[Opening EXCERPT PROVIDED section]
Usufruct: Who Pays the Property’s Bills?


What is the right of usufruct?

Since it was ruled by the European Supreme Court that Spain had been discriminating against non-residents regarding Inheritance and Gift tax, now that non-residents enjoy the same tax breaks than residents, there has been an increase in cases where parents donate their property to their children, instead of leaving it to them in their will.

This is a very interesting option, especially in areas like Torrevieja and Orihuela, where ABC Solicitors is, because the Valencia Tax Authorities have set inheritance & gift tax for spouses and direct descendants (or ascendants) to be 0 € for any inheritance or gift received which is worth under 100,000 €.

So, many parents are able to gift their property to their children without them having to pay inheritance & gift tax. Also, they can give ownership of the property to their children, but retaining the right to keep using and enjoying it until they both pass. This is called the “right of usufruct”.

In most cases this is an ideal solution for both parents and their children. However, it can be a bit confusing afterwards to know who needs to pay for what when it comes to the gifted property.

What does the usufructuary have to pay?
[Closing EXCERPT PROVIDED section]
=== WORK REQUEST 1 ===
From the records, give as a numbered list the part that opens with the line containing "Ll.Rr, i shokuar nga sjellja e ish-bashkësho" and closes with the line containing "Përfshihet nga flakët", leaving out any blank lines.
[Opening EXCERPTED DATA section]
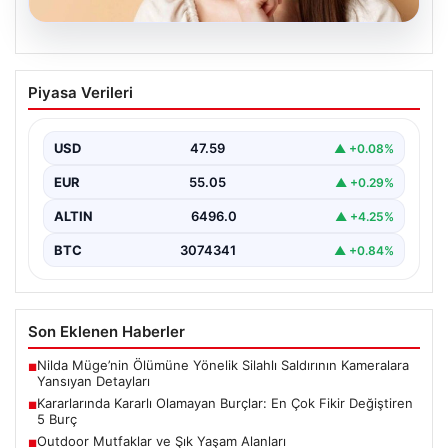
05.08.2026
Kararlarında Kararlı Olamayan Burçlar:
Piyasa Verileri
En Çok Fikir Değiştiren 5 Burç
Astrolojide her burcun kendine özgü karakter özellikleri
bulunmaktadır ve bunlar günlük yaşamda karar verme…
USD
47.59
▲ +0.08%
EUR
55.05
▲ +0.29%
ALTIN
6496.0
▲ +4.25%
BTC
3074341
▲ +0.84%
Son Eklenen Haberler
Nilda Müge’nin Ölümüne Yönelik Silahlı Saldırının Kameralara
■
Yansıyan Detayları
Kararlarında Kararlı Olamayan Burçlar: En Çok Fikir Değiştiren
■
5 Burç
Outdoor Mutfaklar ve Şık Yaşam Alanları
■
[Closing EXCERPTED DATA section]
[Opening EXCERPTED DATA section]
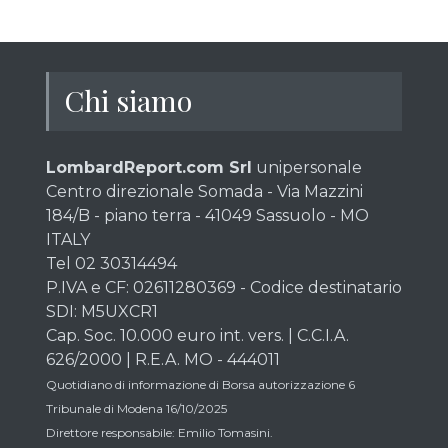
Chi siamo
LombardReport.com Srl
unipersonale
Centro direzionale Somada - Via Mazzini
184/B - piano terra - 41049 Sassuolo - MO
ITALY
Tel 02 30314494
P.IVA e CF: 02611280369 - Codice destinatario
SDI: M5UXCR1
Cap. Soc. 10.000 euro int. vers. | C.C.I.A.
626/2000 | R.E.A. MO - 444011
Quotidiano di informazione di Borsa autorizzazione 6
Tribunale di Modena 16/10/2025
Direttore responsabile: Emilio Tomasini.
[Closing EXCERPTED DATA section]
[Opening EXCERPTED DATA section]
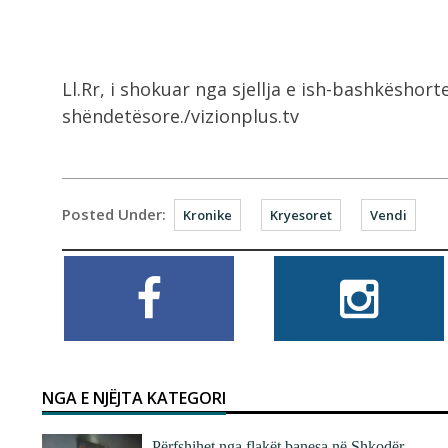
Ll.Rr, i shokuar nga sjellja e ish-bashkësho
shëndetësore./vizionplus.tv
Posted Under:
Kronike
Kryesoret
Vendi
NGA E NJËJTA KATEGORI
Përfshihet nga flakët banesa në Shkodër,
[Closing EXCERPTED DATA section]
=== WORK REQUEST 2 ===
Carry the usufruct article forward from the point where it stops.

=== ANSWER SECTION 1 ===
1. Ll.Rr, i shokuar nga sjellja e ish-bashkësho
2. shëndetësore./vizionplus.tv
3. Posted Under:
4. Kronike
5. Kryesoret
6. Vendi
7. NGA E NJËJTA KATEGORI
8. Përfshihet nga flakët banesa në Shkodër,

=== ANSWER SECTION 2 ===
In general, the usufructuary (the parents in our case) needs to pay the ordinary expenses resulting from the use of the property:

  1. Utilities (water, electricity, gas…)
  2. IBI/SUMA tax
  3. Refuse colletion tax
  4. Community fees
  5. Ordinary repairs derived from the day to day use of the property

The owner of the asset (the children) is responsible for the following expenses:

  1. Extraordinary repairs that do not correspond to a wear and tear derived from the normal use of the property (or example, if the property needs rewiring or re-plumbing).
  2. Extraordinary community fees that are not part of the ordinary fees paid by the usufructuary. The usufructuary needs to inform the owner if the property needs any urgent repairs.

Of course, the above are just general guidelines. If you need any specific advice about your property and how you can donate it to your children keeping the right of usufruct, please contact us. We are always happy to hear from you.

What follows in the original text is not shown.